Fat is mostly made up of fatty acids.

Fatty acids can be grouped into three classes: saturated, mono-unsaturated, poly-unsaturated

These classes are named according to the chemical structure – “saturation” indicates how full of hydrogen atoms the fatty acid molecule is.

Fats exist as combinations of these three classes in various proportions.

SFA, Saturated Fatty Acids

Named so because the fat molecule is saturated with hydrogen atoms.
Thus, there are no carbon-carbon double bounds in the backbone of the molecule.

By having this uniform molecular structure, SFA form solids more readily – the backbones of the molecules line up alongside each other more easily since there are no kinks in the chain.
SFA therefore tend to be solid at room temperature.

SFA are typically from animal sources.
Examples: butter (milk fat), lard (pig fat), tallow (cow fat); coconut oil

Health Concerns

There are long-standing health concerns over SFA consumption.
These concerns stem from the effects of SFA consumption on blood cholesterol levels, and then the assumption that those changes contribute to heart disease risk.

The Logic for “SFA => Hearth Disease Risk”

SFA have been shown to increase total blood cholesterol levels.
If you assume that total blood cholesterol is a useful indicator for heart disease risk, then it will seem that consuming SFA promotes heart disease.

But, cholesterol measurements and their use as cardiovascular disease risk indicators are not that simple, and the deeper you look, the less SFA seem to be a risk.

MUFA, Mono-Unsaturated Fatty Acids

The molecule is one pair of hydrogen atoms short of being full – “mono-unsaturated”.
There is one double bond in the carbon backbone.

Naturally occurring MUFAs are in the cis molecular configuration, where there is a kink in the chain.

Since MUFAs are also typically plant sourced, it follows that the fats from plants tend to be liquid at room temperature – hence “plant fats” sounds odd, because we generally call them “oils” (liquid fats).

Examples of mostly-MUFA oils: olive oil, safflower oil, rapeseed (“canola”) oil
Apparently some sunflower oils are very high in MUFA, but…*

PUFA, Poly-Unsaturated Fatty Acids

More than one pair of hydrogen atoms short of saturation.
Multiple double bonds.

Because oils are liquid at room temperature, they go rancid relatively quickly – they have a shorter shelf life than the more stable SFA and PUFA.

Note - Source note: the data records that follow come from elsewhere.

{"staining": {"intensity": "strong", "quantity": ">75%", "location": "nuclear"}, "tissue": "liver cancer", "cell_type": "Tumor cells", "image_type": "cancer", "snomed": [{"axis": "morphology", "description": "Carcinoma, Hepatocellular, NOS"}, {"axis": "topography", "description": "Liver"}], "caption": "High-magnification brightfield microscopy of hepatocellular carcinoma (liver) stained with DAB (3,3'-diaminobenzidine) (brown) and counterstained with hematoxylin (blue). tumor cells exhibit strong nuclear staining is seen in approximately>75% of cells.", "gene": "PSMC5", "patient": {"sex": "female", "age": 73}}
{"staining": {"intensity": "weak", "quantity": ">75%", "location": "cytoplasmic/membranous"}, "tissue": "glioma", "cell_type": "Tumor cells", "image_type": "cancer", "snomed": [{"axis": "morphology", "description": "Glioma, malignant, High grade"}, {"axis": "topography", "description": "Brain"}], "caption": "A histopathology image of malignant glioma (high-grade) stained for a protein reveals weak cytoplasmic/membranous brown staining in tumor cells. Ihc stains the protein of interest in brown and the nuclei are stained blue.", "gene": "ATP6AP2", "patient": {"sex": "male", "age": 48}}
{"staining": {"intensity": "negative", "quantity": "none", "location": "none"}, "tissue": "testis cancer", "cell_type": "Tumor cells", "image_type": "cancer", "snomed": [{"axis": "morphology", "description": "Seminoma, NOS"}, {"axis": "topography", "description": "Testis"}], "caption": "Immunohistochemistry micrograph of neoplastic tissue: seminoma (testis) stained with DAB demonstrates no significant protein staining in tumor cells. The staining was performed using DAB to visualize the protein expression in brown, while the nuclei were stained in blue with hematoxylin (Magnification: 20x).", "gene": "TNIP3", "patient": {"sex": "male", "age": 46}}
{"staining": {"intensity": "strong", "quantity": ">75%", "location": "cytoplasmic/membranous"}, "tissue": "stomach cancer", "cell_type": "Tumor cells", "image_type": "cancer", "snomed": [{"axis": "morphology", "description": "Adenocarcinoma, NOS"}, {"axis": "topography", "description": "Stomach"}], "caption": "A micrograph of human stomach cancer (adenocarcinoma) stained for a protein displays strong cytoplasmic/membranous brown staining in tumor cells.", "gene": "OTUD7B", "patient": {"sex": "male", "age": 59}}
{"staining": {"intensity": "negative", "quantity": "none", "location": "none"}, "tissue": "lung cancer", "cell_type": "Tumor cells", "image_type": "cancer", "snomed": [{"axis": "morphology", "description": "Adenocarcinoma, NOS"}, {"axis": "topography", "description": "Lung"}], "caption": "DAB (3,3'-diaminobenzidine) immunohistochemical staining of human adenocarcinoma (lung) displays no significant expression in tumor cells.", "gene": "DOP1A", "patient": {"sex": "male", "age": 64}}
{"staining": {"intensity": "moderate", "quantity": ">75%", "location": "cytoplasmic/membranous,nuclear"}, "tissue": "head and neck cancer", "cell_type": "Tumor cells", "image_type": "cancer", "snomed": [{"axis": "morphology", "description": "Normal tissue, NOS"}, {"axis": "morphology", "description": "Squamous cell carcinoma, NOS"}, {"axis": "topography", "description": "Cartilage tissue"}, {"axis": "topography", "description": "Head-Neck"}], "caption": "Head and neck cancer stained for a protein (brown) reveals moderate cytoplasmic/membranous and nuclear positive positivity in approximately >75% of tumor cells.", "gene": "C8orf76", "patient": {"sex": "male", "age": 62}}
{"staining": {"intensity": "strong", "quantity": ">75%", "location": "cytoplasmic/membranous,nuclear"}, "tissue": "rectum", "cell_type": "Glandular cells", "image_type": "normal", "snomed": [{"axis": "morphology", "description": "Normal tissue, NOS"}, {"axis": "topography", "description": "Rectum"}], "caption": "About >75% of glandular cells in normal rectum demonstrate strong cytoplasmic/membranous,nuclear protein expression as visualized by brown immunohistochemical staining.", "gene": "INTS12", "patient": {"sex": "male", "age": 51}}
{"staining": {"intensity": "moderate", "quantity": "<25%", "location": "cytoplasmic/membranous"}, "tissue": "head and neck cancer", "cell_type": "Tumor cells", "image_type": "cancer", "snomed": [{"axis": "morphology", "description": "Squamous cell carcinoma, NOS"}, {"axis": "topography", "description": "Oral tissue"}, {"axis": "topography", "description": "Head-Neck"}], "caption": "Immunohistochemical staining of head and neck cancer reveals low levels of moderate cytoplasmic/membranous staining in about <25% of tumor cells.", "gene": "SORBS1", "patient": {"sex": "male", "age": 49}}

Fats go rancid when they are broken down by exposure to: air, light, moisture, bacteria

Food manufacturers can chemically process PUFAs to increase the degree of hydrogen saturation – this is called hydrogenation.

Hydrogenation

Hydrogenation changes the chemical structure of fatty acids, increasing the number of hydrogen atoms in the molecule and thus replacing some double bonds with single bonds.
Hydrogenation therefore converts some MUFA to SFA, and some PUFA to MUFA or SFA (or just more-saturated PUFA).

This conversion changes the physical properties of the fatty acids, including their melting (temperature) range, so they are closer to solid than liquid at room temperature; it improves shelf life and stability (heat resistance).

Unlike simpler substances that have distinct melting points (specific temperature at which it melts/solidifies), fats and other polymeric substances have melting ranges (temperature ranges throughout which they exist as varying proportions of solid and liquid, “semi-solids”) – think of butter and spreads.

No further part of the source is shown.